As I was putting this together with my assistants I had to explain that this was not the type of pudding they were used to. I reminded them about the pudding we had tried on our trip to Ireland, which was nothing like the puddings they were used to. Then I quickly explained that this was not Black or White pudding and there was NO blood in this pudding, except cherry blood. After I pulled the finished product out of the oven it was all I could do to keep their little fingers out of it. I didn’t want them to burn their fingers in the molten hot cherry goodness! We let it cool and then served with some vanilla bean ice cream. I think they were glad they waited, but I had to keep their fingers out of it the rest of the day.


Cherry Pudding

As I said, this recipe was as big of a hit with my girls as it has always been with me. Daughter Number Two even liked it, and she is not a fan of cherries.
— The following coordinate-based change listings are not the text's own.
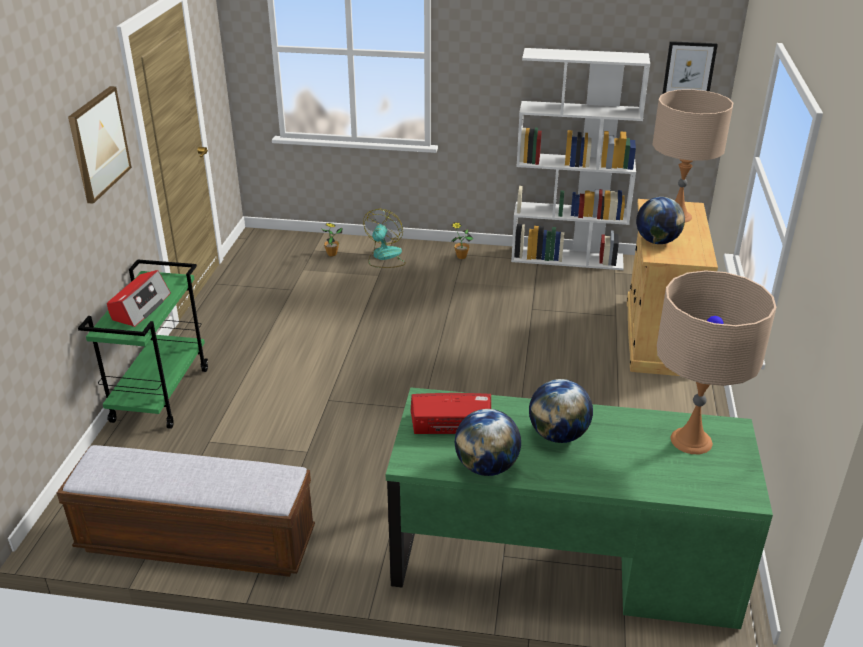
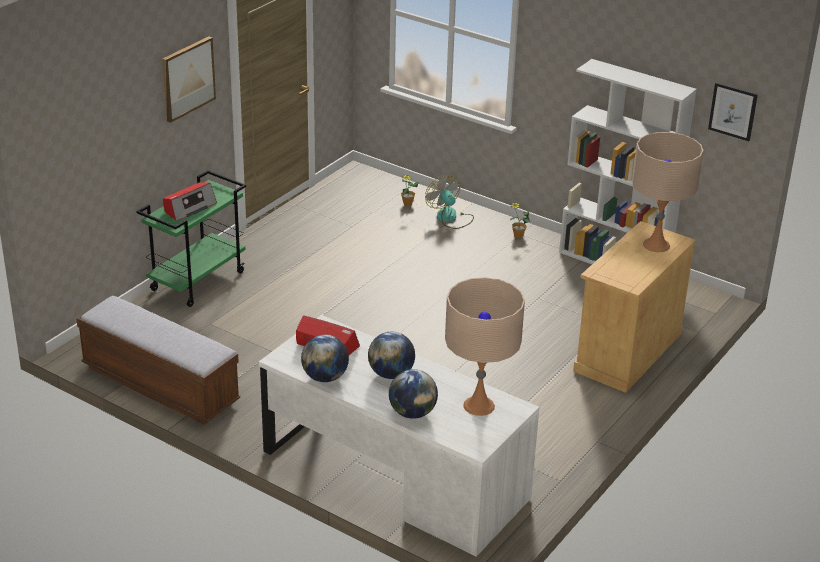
camera: 25 degrees right, 0 degrees up
(384, 257) = (450, 218): fan -> fan turned 75 degrees counterclockwise
(563, 557) = (394, 475): green desk -> white desk
(657, 241) = (612, 261): globe -> globe (412, 413)

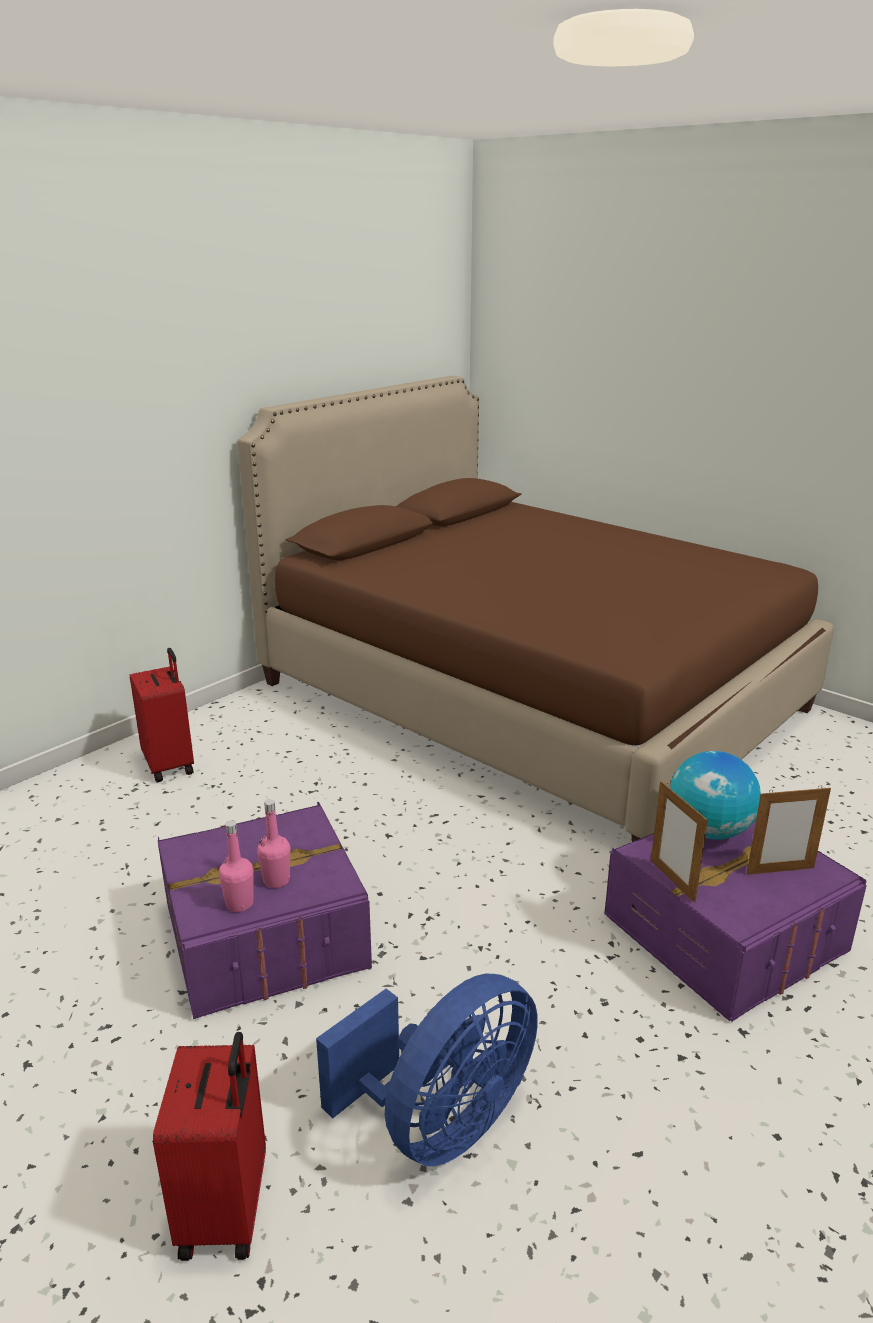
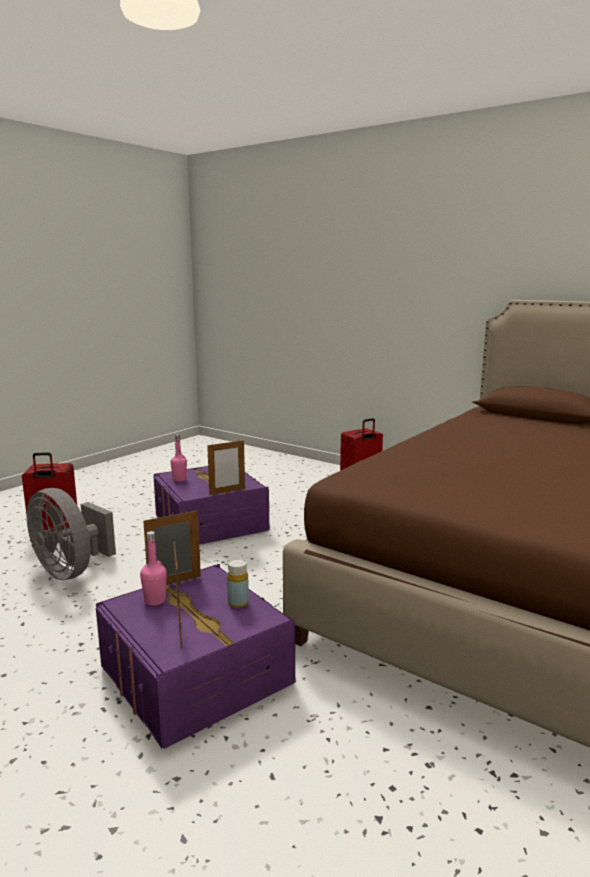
camera: 85 degrees right, 10 degrees down
(276, 880) = (196, 484): pink bottle -> pink bottle (155, 600)
(332, 842) = (227, 491): none -> picture frame
(441, 1124) = (71, 571): blue fan -> grey fan
(709, 831) = (238, 603): globe -> yellow bottle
Stay tuned to see what other great things we make with the remainder of our fresh cherries during this summer’s Cherry Jubilation!

Fresh Cherry Jam

  • 4 cups fresh pitted cherries
  • ¼ cup lemon juice
  • 1 box Sure-Jell Fruit pectin
  • 4 cups granulated sugar
  • ¼ teaspoon almond extract (optional)
  1. Bring boiling-water canner, half full with water, to simmer. Wash jars and screw bands in hot soapy water; rinse with warm water. Pour water not quite but just prior to boiling over flat lids in a saucepan off the heat. Let stand in hot water until ready to use. Drain jars well before filling. Chop washed, stemmed, and pitted cherries. (I used my food processor and chopped some fine and some a little more coarse) Measure exactly 4 cups of the prepared cherries into 6- or 8-qt. saucepot. Stir in lemon juice.Stir pectin into fruit mixture in saucepot. Bring mixture to full rolling boil (a boil that doesn’t stop bubbling when stirred) on high heat, stirring constantly. Stir in sugar and extract. Return to full rolling boil and boil exactly 1 min., stirring constantly. Remove from heat; skim off any foam with metal spoon.Ladle immediately into prepared jars, filling to within 1/4 inch of tops. Wipe jar rims and threads. Cover with two-piece lids. Screw bands tightly. Place jars on elevated rack in canner. Lower rack into canner. (Water must cover jars by 1 to 2 inches. Add boiling water, if necessary.) Cover; bring water to gentle boil. Process 10 min. Remove jars and place upright on a towel to cool completely. After jars cool, check seals by pressing middles of lids with finger. (If lids spring back, lids are not sealed and refrigeration is necessary.)


Cherry Pudding

  • 2 cups liquid (cherry juice and water)
  • 1 cup canned cherries (I used fresh)
  • 1 cup granulated sugar
  • 4 teaspoons butter

Pudding Foundation

  • ¼ cup butter
  • 1 cup granulated sugar
  • 2 cups sifted flour
  • 2 teaspoons baking powder
  • ½ teaspoon salt
  • 1 cup milk
  1. Combine first 4 ingredients and cook 10-15 minutes.
  2. Preheat oven to 375 degrees. 

  3. Grease a casserole dish. 

  4. Cream butter and add sugar gradually and mix until creamy. 

  5. Sift flour, baking powder, and salt together 3 times and add alternately with milk. 

  6. Pour Pudding Foundation into greased pan and pour cherry syrup mixture over the top. Bake 30-35 minutes, until top is golden brown and set.